Exercise brief:
From the entries below, please output exactly the lines starting at the one containing "brown game controller [284,321,329,358]" and ending at the one containing "kettle [484,275,533,327] ->", both included.

Data section start

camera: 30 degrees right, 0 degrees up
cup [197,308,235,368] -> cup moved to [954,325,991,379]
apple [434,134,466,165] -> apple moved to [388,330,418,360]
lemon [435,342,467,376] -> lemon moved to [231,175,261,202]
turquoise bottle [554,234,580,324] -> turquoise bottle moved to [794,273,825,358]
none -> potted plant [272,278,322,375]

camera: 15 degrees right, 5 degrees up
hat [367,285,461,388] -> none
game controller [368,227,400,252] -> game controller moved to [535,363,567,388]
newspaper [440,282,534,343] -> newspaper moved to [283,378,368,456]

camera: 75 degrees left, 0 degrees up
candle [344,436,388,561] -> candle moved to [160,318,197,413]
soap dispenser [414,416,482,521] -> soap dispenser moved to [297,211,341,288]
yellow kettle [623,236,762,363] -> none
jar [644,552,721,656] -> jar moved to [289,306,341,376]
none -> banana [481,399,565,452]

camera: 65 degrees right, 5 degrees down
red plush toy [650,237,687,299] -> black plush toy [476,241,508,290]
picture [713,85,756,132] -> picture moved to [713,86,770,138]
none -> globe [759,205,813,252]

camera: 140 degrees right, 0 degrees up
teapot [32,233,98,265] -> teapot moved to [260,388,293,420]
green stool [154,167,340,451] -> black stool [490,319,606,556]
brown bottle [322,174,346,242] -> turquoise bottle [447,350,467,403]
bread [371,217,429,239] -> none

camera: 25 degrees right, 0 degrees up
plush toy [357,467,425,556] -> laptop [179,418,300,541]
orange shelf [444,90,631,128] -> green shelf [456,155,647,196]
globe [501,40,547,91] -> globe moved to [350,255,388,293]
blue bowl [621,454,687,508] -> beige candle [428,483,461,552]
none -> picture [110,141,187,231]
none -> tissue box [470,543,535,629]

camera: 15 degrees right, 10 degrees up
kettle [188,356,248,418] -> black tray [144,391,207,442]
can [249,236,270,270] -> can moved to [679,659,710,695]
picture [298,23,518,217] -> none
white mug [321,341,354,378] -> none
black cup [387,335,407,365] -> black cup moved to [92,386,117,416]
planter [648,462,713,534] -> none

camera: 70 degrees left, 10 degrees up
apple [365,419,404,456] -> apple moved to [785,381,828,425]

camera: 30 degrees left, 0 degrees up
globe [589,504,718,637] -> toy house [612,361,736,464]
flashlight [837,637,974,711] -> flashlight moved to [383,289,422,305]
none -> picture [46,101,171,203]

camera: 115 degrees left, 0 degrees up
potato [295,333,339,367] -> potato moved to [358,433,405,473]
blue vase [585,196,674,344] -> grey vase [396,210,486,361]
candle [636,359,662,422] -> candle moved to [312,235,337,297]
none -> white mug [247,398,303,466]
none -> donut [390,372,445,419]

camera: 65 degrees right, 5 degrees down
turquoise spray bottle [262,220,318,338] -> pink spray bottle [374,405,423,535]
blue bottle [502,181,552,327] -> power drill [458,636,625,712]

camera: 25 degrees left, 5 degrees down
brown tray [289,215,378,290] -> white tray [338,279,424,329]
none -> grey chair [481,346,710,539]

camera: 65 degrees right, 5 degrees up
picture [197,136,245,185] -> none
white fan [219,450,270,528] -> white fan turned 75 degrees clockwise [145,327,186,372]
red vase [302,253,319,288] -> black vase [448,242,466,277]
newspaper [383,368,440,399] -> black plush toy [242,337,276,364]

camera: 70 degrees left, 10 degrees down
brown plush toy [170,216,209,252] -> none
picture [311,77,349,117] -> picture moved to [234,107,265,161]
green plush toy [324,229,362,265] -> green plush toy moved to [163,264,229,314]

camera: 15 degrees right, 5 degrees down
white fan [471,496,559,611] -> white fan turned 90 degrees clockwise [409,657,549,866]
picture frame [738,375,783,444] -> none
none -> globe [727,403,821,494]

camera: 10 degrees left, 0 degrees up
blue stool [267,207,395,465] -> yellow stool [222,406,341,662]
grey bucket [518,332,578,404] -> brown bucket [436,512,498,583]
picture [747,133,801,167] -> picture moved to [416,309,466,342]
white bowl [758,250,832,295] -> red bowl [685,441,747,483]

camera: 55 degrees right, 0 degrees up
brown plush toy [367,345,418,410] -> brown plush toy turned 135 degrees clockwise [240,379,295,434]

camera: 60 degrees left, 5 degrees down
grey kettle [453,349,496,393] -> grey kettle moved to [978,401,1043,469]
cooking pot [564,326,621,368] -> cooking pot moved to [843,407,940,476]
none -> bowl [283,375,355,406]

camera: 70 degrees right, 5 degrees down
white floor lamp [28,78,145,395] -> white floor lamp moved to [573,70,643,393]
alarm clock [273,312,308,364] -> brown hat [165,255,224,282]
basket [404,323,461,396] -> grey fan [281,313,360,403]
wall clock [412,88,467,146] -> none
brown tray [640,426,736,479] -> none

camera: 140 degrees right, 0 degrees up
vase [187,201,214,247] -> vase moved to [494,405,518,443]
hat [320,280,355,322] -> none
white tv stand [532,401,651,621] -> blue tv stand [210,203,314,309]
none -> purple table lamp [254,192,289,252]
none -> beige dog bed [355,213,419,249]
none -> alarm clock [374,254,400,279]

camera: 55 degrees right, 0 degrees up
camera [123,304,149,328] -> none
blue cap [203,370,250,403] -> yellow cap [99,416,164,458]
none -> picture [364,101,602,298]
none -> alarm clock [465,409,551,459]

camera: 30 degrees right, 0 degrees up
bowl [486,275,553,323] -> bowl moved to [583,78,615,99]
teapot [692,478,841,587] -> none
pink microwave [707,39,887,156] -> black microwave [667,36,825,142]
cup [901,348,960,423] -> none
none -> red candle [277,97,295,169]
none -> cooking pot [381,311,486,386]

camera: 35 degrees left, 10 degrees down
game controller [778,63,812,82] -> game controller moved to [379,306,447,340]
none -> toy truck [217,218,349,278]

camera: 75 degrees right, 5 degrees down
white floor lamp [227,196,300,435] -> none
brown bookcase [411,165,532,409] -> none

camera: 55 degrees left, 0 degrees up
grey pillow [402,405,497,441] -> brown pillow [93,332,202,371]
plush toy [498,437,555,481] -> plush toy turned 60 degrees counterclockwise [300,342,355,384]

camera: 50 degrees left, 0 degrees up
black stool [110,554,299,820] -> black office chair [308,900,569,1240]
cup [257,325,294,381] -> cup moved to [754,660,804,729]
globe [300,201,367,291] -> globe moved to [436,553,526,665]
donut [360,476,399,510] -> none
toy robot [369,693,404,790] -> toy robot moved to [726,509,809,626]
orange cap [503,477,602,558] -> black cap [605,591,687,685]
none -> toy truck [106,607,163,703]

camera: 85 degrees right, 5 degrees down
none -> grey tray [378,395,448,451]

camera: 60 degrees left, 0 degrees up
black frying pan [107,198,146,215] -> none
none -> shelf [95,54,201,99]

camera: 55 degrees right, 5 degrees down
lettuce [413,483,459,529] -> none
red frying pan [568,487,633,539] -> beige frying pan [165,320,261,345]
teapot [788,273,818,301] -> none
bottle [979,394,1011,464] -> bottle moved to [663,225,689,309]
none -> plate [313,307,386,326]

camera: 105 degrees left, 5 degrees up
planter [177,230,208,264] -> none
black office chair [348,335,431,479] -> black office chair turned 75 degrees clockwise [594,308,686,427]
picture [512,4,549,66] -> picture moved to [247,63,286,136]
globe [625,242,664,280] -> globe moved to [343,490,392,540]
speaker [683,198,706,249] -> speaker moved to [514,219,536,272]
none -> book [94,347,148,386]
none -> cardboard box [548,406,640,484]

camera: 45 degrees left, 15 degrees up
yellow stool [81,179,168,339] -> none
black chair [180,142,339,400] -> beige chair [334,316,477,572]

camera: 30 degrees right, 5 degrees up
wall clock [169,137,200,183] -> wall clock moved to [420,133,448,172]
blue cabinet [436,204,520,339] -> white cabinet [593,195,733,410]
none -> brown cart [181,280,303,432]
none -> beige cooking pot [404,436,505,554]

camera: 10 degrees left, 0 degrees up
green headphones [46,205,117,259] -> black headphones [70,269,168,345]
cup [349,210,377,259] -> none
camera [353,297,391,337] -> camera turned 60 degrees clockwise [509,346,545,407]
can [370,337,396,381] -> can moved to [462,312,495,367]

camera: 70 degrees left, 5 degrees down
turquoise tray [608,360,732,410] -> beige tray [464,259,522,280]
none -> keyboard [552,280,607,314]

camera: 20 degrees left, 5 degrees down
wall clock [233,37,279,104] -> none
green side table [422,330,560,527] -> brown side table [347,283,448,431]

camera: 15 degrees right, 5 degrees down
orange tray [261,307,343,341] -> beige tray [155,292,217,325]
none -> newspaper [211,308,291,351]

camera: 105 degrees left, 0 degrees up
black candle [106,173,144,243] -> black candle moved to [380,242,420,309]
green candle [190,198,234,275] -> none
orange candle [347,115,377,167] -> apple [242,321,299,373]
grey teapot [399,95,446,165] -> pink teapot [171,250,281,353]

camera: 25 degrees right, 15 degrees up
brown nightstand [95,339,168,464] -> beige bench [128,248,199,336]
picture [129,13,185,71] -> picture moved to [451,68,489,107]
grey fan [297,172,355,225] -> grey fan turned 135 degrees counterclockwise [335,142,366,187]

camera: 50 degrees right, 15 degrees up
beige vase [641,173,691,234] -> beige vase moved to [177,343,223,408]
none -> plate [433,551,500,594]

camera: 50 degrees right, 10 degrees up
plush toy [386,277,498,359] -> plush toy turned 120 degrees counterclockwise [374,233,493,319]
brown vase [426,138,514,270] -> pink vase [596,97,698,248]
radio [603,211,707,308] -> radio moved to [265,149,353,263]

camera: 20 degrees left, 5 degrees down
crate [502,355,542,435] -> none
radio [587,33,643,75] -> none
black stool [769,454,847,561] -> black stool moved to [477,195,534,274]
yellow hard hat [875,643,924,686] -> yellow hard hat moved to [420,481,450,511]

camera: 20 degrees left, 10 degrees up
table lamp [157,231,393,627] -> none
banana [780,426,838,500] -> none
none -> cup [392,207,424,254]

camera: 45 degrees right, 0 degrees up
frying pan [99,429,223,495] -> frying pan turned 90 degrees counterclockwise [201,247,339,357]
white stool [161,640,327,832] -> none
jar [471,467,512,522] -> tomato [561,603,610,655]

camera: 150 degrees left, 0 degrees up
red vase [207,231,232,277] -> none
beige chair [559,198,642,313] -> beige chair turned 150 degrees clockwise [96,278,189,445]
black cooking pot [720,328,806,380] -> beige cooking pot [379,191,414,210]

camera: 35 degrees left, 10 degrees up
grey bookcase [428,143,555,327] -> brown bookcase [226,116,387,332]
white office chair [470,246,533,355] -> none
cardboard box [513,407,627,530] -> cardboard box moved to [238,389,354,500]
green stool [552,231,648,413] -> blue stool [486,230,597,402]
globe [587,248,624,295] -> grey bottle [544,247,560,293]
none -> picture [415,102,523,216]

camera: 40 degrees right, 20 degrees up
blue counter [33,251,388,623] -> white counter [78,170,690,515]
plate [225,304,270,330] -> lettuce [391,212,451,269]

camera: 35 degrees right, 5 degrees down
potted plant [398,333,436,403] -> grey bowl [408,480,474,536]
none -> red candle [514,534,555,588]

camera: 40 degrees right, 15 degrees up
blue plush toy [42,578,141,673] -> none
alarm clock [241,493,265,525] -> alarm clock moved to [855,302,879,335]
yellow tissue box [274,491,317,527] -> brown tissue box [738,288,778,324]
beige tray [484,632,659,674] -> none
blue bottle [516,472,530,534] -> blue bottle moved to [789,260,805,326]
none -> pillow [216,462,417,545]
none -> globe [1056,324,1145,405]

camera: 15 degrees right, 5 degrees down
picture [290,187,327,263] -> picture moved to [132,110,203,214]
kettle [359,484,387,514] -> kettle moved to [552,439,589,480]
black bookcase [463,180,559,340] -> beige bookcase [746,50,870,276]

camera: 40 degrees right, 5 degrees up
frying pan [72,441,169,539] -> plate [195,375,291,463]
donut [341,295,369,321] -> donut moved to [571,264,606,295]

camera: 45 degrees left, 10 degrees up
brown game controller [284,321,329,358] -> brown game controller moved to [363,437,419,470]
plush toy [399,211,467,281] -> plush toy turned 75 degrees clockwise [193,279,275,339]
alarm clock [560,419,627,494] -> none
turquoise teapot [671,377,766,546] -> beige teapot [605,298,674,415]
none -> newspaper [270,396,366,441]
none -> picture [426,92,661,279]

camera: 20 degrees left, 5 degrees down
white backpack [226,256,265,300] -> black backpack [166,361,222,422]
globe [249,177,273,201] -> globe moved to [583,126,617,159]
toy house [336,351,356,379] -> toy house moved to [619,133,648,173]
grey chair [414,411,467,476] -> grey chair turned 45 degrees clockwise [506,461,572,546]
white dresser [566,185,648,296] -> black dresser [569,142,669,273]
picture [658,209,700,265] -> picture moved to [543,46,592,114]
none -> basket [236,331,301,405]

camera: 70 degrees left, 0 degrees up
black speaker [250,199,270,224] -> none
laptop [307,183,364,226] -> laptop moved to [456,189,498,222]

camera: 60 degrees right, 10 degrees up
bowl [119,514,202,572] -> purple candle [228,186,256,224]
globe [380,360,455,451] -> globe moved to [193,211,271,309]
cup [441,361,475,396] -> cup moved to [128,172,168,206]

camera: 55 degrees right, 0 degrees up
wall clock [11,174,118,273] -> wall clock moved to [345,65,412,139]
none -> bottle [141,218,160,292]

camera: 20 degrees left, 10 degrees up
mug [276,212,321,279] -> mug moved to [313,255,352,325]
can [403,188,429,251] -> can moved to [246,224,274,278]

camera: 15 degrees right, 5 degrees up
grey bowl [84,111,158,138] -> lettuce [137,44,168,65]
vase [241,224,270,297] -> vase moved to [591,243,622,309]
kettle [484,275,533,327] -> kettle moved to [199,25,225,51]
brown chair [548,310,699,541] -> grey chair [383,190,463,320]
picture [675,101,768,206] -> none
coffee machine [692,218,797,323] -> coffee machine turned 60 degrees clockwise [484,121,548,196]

Data section end

Written response:
brown game controller [284,321,329,358] -> brown game controller moved to [363,437,419,470]
plush toy [399,211,467,281] -> plush toy turned 75 degrees clockwise [193,279,275,339]
alarm clock [560,419,627,494] -> none
turquoise teapot [671,377,766,546] -> beige teapot [605,298,674,415]
none -> newspaper [270,396,366,441]
none -> picture [426,92,661,279]

camera: 20 degrees left, 5 degrees down
white backpack [226,256,265,300] -> black backpack [166,361,222,422]
globe [249,177,273,201] -> globe moved to [583,126,617,159]
toy house [336,351,356,379] -> toy house moved to [619,133,648,173]
grey chair [414,411,467,476] -> grey chair turned 45 degrees clockwise [506,461,572,546]
white dresser [566,185,648,296] -> black dresser [569,142,669,273]
picture [658,209,700,265] -> picture moved to [543,46,592,114]
none -> basket [236,331,301,405]

camera: 70 degrees left, 0 degrees up
black speaker [250,199,270,224] -> none
laptop [307,183,364,226] -> laptop moved to [456,189,498,222]

camera: 60 degrees right, 10 degrees up
bowl [119,514,202,572] -> purple candle [228,186,256,224]
globe [380,360,455,451] -> globe moved to [193,211,271,309]
cup [441,361,475,396] -> cup moved to [128,172,168,206]

camera: 55 degrees right, 0 degrees up
wall clock [11,174,118,273] -> wall clock moved to [345,65,412,139]
none -> bottle [141,218,160,292]

camera: 20 degrees left, 10 degrees up
mug [276,212,321,279] -> mug moved to [313,255,352,325]
can [403,188,429,251] -> can moved to [246,224,274,278]

camera: 15 degrees right, 5 degrees up
grey bowl [84,111,158,138] -> lettuce [137,44,168,65]
vase [241,224,270,297] -> vase moved to [591,243,622,309]
kettle [484,275,533,327] -> kettle moved to [199,25,225,51]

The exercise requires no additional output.